There are six kinds of statements. This is where it becomes apparent that AWK is a full-blown programming language, so I’ll keep it short.

Expressions. Calling functions and assigning values to variables.
Control statements. Your usual control-flow constructs like if, for, while, etc.
Compound statements. Simply used to group statements together, which you’ll most likely need if you use any control statements. It’s simply a pair of braces with statements separated by newlines or semicolons.
Input statements. These statements allow you to read input from stdin or files.
Output statements. These are used to print to stdout. You’ll already seen the use of print in all of the examples so far.
Deletion statements. These are for deleting array elements.

Here’s an examples I made up to make it concrete. The program counts the total number of words in lines that contain six or more words. The Wikipedia page on AWK also has a few sample programs that might be useful.

BEGIN {
    skipped = 0
    long_lines = 0
    count = 0
}

NF <= 5 { skipped++ }
NF > 5 {
    long_lines++
    count += NF
}

END {
    print "Skipped " skipped " lines as they were too short"
    print "Found " long_lines " with a total of " count " words!"
}

Have a look at the manual if you want to know more about actions.

Useful built-in variables & functions

You can find the full list of built-in variables here. These are the ones that you’ll most likely need.

FS: The field separator
RS: The record separator
NF: The number of fields in the current record
NR: The number of the current record, starts at 1.

You can find the full list of built-in functions here.

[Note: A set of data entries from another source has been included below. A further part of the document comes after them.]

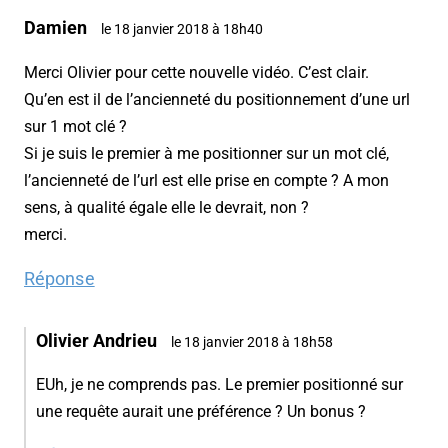
Damien
le 18 janvier 2018 à 18h40
Merci Olivier pour cette nouvelle vidéo. C’est clair.
Qu’en est il de l’ancienneté du positionnement d’une url
sur 1 mot clé ?
Si je suis le premier à me positionner sur un mot clé,
l’ancienneté de l’url est elle prise en compte ? A mon
sens, à qualité égale elle le devrait, non ?
merci.
Réponse
Olivier Andrieu
le 18 janvier 2018 à 18h58
EUh, je ne comprends pas. Le premier positionné sur
une requête aurait une préférence ? Un bonus ?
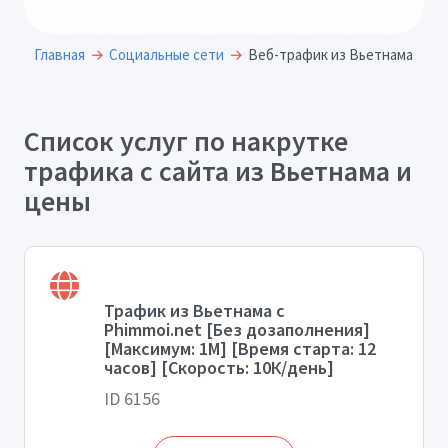
Главная
Социальные сети
Веб-трафик из Вьетнама
Список услуг по накрутке
трафика с сайта из Вьетнама и
цены
Трафик из Вьетнама с
Phimmoi.net [Без дозаполнения]
[Максимум: 1М] [Время старта: 12
часов] [Скорость: 10К/день]
ID 6156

gsub(regexp, replacement [, target])
The taget is optional, if left out it will default to $0. An example would be gsub(/my-regex/, "replacement", $3)
length([string]).
Computes the length of the input string. The argument is optional, it will default to $0

Explaining the example

Alright, let’s try to dissect the example to see if we can make any sense of it.

{gsub(/:.*/," ")}1

This AWK program consists of two rules. {gsub(/:.*/," ")} and 1. The first rule has omitted the pattern and as such it uses the empty pattern. The second rule has omitted the action which means AWK will use the default action. Additionally the taget argument to gsub has been omitted which means that it will default to $0. Let’s make all of this explicit.

{gsub(/:.*/," ", $0)}
1 { print $0 }

Now that everything is explicit it’s a bit more clear that AWK will run the regular expression substitution on the current record and then print it.